Task material below:
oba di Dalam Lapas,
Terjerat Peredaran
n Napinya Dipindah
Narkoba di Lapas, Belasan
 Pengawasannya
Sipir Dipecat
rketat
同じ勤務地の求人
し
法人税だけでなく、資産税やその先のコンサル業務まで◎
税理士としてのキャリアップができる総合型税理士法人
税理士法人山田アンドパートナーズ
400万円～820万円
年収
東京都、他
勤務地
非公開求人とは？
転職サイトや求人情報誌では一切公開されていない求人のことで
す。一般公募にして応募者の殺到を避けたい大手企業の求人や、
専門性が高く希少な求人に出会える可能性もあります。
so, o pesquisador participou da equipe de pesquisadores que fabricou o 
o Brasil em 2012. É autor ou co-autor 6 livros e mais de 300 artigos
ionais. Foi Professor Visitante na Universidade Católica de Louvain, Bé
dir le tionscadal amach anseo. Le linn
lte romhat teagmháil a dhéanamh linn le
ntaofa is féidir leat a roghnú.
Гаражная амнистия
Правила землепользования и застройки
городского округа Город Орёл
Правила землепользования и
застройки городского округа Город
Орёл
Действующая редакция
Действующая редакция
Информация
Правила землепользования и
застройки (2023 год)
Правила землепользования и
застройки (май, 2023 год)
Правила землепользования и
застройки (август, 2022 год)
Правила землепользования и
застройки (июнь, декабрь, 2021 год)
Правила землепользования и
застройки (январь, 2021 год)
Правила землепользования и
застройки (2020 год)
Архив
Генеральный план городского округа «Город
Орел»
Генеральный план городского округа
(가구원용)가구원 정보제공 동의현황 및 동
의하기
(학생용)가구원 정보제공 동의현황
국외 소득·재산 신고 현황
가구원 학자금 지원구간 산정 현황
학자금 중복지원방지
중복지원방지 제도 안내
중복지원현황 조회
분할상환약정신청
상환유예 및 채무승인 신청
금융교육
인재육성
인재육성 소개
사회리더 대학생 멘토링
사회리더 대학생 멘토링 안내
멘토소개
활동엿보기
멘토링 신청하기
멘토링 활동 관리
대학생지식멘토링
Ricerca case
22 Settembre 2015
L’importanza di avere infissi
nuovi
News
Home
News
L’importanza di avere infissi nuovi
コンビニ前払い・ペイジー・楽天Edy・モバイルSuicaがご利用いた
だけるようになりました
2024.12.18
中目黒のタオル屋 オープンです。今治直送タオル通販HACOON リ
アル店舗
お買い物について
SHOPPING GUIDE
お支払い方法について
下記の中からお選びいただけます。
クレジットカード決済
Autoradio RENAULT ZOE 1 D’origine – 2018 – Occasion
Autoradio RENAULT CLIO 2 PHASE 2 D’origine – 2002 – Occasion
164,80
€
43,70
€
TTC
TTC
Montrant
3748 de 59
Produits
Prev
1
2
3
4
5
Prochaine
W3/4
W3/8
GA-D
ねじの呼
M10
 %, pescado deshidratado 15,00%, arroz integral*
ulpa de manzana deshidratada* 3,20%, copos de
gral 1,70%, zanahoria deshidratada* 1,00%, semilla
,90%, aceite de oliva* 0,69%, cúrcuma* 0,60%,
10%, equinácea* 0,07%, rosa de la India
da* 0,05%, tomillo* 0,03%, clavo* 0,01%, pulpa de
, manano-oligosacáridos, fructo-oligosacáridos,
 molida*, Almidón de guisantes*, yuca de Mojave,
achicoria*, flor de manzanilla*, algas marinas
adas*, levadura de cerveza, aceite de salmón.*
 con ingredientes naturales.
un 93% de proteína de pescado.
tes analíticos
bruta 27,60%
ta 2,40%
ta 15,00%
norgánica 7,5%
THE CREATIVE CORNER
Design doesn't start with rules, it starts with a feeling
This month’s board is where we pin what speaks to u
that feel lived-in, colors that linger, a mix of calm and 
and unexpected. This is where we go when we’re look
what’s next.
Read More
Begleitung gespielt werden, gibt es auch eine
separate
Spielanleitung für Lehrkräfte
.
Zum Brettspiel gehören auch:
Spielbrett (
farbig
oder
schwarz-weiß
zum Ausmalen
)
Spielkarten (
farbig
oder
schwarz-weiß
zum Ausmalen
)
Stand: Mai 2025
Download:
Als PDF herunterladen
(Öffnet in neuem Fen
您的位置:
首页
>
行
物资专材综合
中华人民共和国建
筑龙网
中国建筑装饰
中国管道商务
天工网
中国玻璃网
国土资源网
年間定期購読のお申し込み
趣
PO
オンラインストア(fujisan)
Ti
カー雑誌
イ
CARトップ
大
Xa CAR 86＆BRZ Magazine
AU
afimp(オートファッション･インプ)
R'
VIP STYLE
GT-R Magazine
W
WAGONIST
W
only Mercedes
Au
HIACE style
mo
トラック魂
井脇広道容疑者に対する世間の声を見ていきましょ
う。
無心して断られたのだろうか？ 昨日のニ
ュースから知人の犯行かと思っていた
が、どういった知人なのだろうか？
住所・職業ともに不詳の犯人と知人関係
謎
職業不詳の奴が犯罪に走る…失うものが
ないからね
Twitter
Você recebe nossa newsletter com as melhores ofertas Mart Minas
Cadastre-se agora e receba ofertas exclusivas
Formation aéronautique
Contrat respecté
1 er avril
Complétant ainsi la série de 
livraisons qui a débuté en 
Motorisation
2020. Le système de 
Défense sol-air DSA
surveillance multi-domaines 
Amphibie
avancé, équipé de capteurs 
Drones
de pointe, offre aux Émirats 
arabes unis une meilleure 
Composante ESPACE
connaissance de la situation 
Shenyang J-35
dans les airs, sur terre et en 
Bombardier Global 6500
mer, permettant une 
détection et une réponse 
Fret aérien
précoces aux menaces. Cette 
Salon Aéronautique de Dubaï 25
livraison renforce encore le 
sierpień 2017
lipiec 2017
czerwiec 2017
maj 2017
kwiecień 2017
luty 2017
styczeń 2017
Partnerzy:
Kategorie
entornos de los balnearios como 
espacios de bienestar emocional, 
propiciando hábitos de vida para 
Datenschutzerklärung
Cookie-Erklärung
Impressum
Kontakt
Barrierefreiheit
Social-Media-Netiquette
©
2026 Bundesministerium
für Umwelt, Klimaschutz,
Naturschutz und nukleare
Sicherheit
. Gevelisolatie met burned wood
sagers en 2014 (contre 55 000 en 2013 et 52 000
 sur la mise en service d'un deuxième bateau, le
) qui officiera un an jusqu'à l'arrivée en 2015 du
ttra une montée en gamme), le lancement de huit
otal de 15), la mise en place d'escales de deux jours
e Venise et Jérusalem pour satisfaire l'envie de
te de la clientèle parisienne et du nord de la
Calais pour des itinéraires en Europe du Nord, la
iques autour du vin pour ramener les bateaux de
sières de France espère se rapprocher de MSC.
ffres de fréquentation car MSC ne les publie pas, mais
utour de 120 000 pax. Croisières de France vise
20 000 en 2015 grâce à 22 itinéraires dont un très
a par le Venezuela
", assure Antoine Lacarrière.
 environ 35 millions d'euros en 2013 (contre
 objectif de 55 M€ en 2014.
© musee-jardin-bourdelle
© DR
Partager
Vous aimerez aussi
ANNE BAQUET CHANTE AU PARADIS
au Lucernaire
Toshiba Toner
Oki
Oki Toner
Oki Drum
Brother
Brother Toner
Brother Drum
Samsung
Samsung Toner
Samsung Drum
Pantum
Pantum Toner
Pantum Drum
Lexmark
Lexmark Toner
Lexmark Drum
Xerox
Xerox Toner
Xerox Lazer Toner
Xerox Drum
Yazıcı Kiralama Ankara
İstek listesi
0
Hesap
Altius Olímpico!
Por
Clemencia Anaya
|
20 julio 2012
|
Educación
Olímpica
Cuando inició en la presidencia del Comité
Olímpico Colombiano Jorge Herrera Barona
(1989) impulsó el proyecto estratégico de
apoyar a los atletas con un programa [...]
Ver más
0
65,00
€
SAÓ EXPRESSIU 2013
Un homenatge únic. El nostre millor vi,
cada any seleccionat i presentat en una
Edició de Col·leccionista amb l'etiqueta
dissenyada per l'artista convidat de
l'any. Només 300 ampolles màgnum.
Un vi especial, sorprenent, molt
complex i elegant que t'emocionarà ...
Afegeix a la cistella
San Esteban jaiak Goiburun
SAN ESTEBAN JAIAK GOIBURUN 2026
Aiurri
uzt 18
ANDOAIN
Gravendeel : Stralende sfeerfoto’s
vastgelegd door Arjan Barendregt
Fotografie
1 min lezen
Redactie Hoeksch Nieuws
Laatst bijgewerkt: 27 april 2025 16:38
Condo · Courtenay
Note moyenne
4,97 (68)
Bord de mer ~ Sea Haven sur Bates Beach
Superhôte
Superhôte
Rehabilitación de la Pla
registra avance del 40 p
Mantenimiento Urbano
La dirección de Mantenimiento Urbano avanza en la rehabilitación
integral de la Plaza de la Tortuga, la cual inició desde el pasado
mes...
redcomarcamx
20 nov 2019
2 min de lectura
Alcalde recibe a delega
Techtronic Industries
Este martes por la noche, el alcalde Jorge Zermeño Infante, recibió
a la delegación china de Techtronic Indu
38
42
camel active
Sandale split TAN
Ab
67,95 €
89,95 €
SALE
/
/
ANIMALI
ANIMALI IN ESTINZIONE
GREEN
End of Task material.
Go through the records above. Copy each line in which the string "план" appears.

Генеральный план городского округа «Город
Генеральный план городского округа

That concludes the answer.